# [REQUIREMENT 1]
In the article on Choice's 2020 checklist, which two bodies does Jonathan Brown say make it easy to consolidate super into one account?
# [REQUIREMENT 2]
Reproduce the article on Choice's 2020 checklist from "In 2020, get" to "time you retire.".
# [REQUIREMENT 3]
Continue the article on Choice's 2020 checklist, starting after its last sentence.

# [EXCERPTED TEXT]
◇ ◇ ◇ ◇ ◇ ◇ ◇

Most of us use the start of the new year to take stock of the past 12 months and set goals for the upcoming year.
Changing longstanding habits or tackling tasks you’ve been putting off can feel overwhelming.
But there are a few relatively painless things you can do to help yourself get ahead in the new year.
While 2019 gave us the fallout of the Banking Royal Commission and big business scandals from wage theft to junk insurance, 2020 can be the year the balance tips back in your favour, Choice consumer advocate Jonathan Brown says.
Here is Choice’s checklist of five things you can do to improve your life in 2020:
1. Demand a better price
“Too many businesses take advantage of your loyalty by charging you outrageously high prices over time,” Mr Brown said.
Start by checking whether you’re too much for the essentials: internet and phone, energy, banking, and insurance.
In 2020, get on the phone and demand better from your service providers,” Mr Brown said.
“Even calling just one or two of these providers can save you hundreds of dollars.
While shopping around to find the best deal is vital, Mr Brown warned consumers to be wary of commercial comparison sites.
“Commercial comparison sites are there to collect commissions or drive sales to their parent companies,” he said.
“Government or non-profit comparisons might look less flashy, but they’re much more trustworthy. Make sure you get advice from groups that care about your interests, not sales.”
2. Consolidate your super
But it’s easier than ever to track down lost super and roll it into one acount, and it could end up saving you thousands by the time you retire.
“Consolidate your superannuation. You could be paying exorbitant amounts in fees and insurance you’ll never benefit from,” Mr Brown said.
The basic problem is that you may have more than one superannuation account and not even realise.
“The more superannuation accounts, the more fees and insurance you could be getting charged. MyGov and the Tax Office make it easy to consolidate your super into one account.”
“Pick one superannuation fund that meets your needs and stop paying double or even triple the fees.”
3. Health check your health insurance
Australia’s private health insurance industry is in crisis, with Australians dropping their cover at record rates.

◇ ◇ ◇ ◇ ◇ ◇ ◇

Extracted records
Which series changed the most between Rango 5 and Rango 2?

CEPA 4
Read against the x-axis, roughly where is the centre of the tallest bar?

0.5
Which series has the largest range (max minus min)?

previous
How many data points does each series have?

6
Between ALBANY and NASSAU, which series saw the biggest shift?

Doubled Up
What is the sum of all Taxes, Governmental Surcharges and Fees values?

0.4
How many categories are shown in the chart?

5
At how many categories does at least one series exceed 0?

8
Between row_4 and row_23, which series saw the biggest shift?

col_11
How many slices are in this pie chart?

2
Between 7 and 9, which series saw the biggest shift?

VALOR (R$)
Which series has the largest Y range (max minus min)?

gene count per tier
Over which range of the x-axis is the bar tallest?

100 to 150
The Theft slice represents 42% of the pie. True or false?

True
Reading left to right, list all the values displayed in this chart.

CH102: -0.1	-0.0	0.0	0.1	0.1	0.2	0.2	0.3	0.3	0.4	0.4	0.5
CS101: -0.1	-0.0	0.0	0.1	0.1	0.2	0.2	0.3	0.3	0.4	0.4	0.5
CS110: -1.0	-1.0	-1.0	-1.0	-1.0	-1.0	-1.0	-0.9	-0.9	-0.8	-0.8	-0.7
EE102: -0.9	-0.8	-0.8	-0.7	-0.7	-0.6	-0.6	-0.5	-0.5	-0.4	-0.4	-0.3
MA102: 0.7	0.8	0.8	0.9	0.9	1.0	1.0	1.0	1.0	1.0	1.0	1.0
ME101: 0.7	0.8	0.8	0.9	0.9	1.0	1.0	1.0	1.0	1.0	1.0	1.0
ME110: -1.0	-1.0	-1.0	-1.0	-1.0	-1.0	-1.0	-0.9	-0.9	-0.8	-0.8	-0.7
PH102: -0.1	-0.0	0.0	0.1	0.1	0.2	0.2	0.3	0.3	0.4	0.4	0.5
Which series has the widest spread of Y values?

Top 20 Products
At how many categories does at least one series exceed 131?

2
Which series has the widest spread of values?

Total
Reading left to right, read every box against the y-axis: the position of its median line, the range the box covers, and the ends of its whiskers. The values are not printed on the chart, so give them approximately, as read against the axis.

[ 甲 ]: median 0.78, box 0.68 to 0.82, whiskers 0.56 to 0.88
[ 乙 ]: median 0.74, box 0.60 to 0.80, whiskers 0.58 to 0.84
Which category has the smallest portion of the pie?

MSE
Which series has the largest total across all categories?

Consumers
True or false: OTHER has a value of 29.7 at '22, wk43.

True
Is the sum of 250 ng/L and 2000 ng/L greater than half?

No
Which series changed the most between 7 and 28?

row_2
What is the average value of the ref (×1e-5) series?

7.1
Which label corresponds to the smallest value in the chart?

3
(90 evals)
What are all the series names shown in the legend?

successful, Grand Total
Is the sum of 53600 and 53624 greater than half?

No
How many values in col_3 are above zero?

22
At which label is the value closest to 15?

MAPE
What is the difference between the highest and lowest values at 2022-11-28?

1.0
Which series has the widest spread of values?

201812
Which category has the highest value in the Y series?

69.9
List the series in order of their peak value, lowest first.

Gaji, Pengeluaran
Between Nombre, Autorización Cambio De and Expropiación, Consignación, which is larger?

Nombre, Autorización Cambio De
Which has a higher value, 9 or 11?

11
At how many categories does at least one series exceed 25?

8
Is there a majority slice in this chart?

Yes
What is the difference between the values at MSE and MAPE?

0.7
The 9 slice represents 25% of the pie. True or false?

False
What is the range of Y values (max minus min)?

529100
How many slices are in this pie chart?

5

◇ ◇ ◇ ◇ ◇ ◇ ◇

# [RESPONSE AREA 1]
MyGov and the Tax Office.

# [RESPONSE AREA 2]
In 2020, get on the phone and demand better from your service providers,” Mr Brown said.
“Even calling just one or two of these providers can save you hundreds of dollars.
While shopping around to find the best deal is vital, Mr Brown warned consumers to be wary of commercial comparison sites.
“Commercial comparison sites are there to collect commissions or drive sales to their parent companies,” he said.
“Government or non-profit comparisons might look less flashy, but they’re much more trustworthy. Make sure you get advice from groups that care about your interests, not sales.”
2. Consolidate your super
But it’s easier than ever to track down lost super and roll it into one acount, and it could end up saving you thousands by the time you retire.

# [RESPONSE AREA 3]
The cost of private health insurance continues to rise despite the industry receiving billions of dollars in government subsidies, and consumers are increasingly sceptical of the system.
In 2019 it was revealed that private health insurance customers were being overcharged by funds offering expensive, second-tier policies that cost more than rival funds’ top-tier coverage.
In April the government introduced a new system of categorising health insurance, which they said would make it easier for consumers to choose the right product.
Under the new system, hospital insurance products are offered across four tiers – Gold, Silver, Bronze and Basic.
However, Mr Brown said the system has left consumers “more confused than ever”.
“First, check whether you’re one of many Australians who’s been tricked into paying for health insurance you don’t need,” he advised.
“Our quiz at DoINeedHealthInsurance.com.au tells you the truth about health insurance and tax. Health insurance extras have no bearing on your tax and people on low incomes won’t save tax by having private health insurance.”
For those who do want or need private health cover, swapping health insurance providers can net big savings.
4. Stop wasting money cooling and heating your home
For many Australians, heating and cooling their home is one of the biggest expenses.
A quick trip to the hardware store can change that, Mr Brown said.
“An afternoon performing some basic home upgrades could save you from exorbitant cooling and heating bills throughout the year,” he said.
“Insulate, seal and shade – these are cost efficient ways to reduce your reliance on power sucking cooling and heating. Insulation alone can make your house up to 35 per cent cooler.”
5. Audit your pantry
Making smarter food choices is one of the best ways to improve your health, but many argue that vested interests in the food and drinks industry have rigged the labelling system to make it harder for consumers to make healthy choices.
In August, a study by Deakin University’s Global Obesity Centre revealed that supermarkets enticing shoppers with massive discounts on junk food while leaving healthy items off the menu.
In October, Choice awarded a ‘Shonky Award‘ to so-called health food brand Freedom Foods for marketing a children’s breakfast cereal that countained 22 per cent as healthy.
“The start of the year is the perfect time to audit the pantry and check for sneaky things hiding in the nutritional panel on your food,” Mr Brown said.
“There are over 40 names for added sugar hiding on food labels and in 2020 Choice is calling for Health Stars on food packets to penalise these sneaky sugars.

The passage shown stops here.